- [ПРЕДЛОЖЕННЫЙ ОТРЫВОК]:
----------------

Его желтая кофта и литературные скандалы проистекают из чувства собственной недостаточности. Выпячивание своего «я»: трагедия «Владимир Маяковский», «больше всего мне нравится моя собственная фамилия – Владимир Маяковский», в поэме «Человек» главы названы: «Рождество Маяковского», «Жизнь Маяковского» и т. д. «Про это» украшена в первом издании рядом снимков (для таковых надо позировать), изображающих, как Маяковский говорит по телефону, сидит на чемодане, стоит на мосту и т. д. Книжка сатиры называется: «Маяковский улыбается, Маяковский смеется, Маяковский издевается».
Здесь не просто самовлюбленность, какая была, например, у Бальмонта, – здесь глубоко укрытая боязнь: «Не забыли бы, что это именно я, я Маяковский, Владимир Маяковский, Владимир Владимирович Маяковский, живущий на Большой Пресне (36, 24), – написал…»

----------------

- [ИСХОДНЫЕ ДАННЫЕ]:
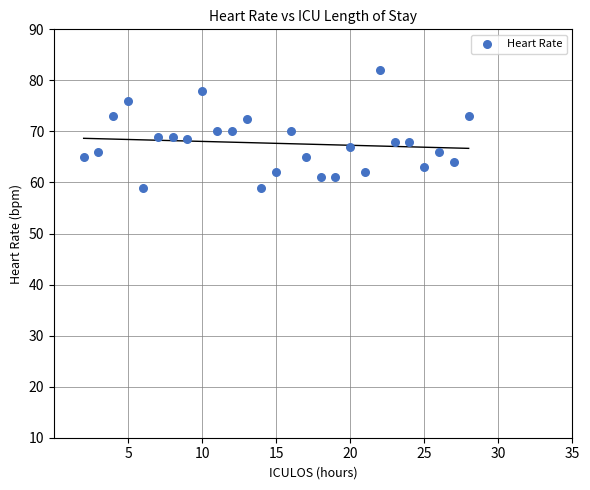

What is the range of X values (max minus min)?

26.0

----------------

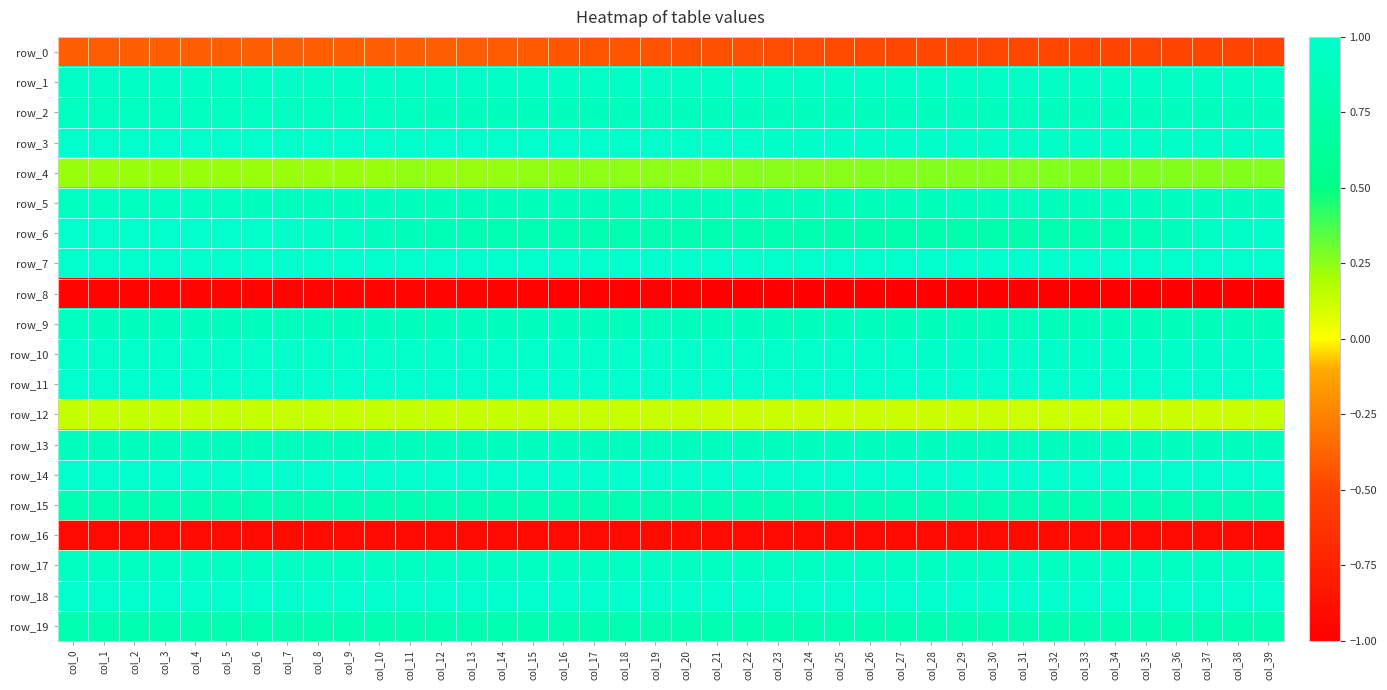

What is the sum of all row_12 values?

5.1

----------------

- [ОТВЕТЬТЕ НА ВОПРОСЫ]:
(1) Как называется книжка сатиры, о которой говорится во фрагменте о Маяковском?
(2) Продолжите фрагмент о Маяковском, начав сразу после его последней фразы.

- [ОТВЕТЫ НА ЗАДАНИЯ]:
(1) «Маяковский улыбается, Маяковский смеется, Маяковский издевается».

(2)
Прочитав эти строки, нельзя не признать, что в своей высокопрофессиональной критической брошюре все это очень сильно похоже на некую личную вражду между двумя разгневанными поэтами. Создается впечатление, что чувство мести в самой высшей степени возобладало над разумом оскорбленного профессора, поведя его вслед за разжигающим между ними войну озлобленным Маяковским. Шенгели, который писал чудесные стихи и поэмы, а также делал прекрасные переводы европейских поэтов, принялся во что бы то ни стало опорочивать терроризирующего его своими выпадами поэта-новатора, не подозревая при этом, что он, прежде всего, калечит свою собственную судьбу. Он ведь и сам не догадывался, что выносимый им беспощадный приговор Маяковскому может обернуться еще и против него самого. Но, будучи предельно ослепленным обидой, он ничего уже не видел вокруг себя, кроме жгучего в душе стремления нанести ответный удар противнику, выставить его в унизительном, смехотворном виде. Не выдержав бесконечных и злых нападок со стороны Маяковского, Шенгели, в конце концов, в 1927 году написал в ответ на его атаки свою разгромную статью «Маяковский во весь рост», в которой он объяснял российским читателям его успех исключительно «колоссальным нахрапом самоутверждения» при отсутствии каких бы то ни было мыслей, и доказывал, что Маяковский – как поэт – это только исключительно «желтый чепчик, натянутый на пустоту», сплошная «хлестаковщина – в стихах».
Шенгели писал в своей предельно резкой книге: «Значение Маяковского в нашей поэзии отрицательное; по его стихам можно узнать, как не следует писать стихи. Бедный идеями, обладающий суженным кругозором, ипохондричный, неврастенический, слабый мастер, он вне всяких сомнений стоит ниже своей эпохи, и эпоха отвернется от него».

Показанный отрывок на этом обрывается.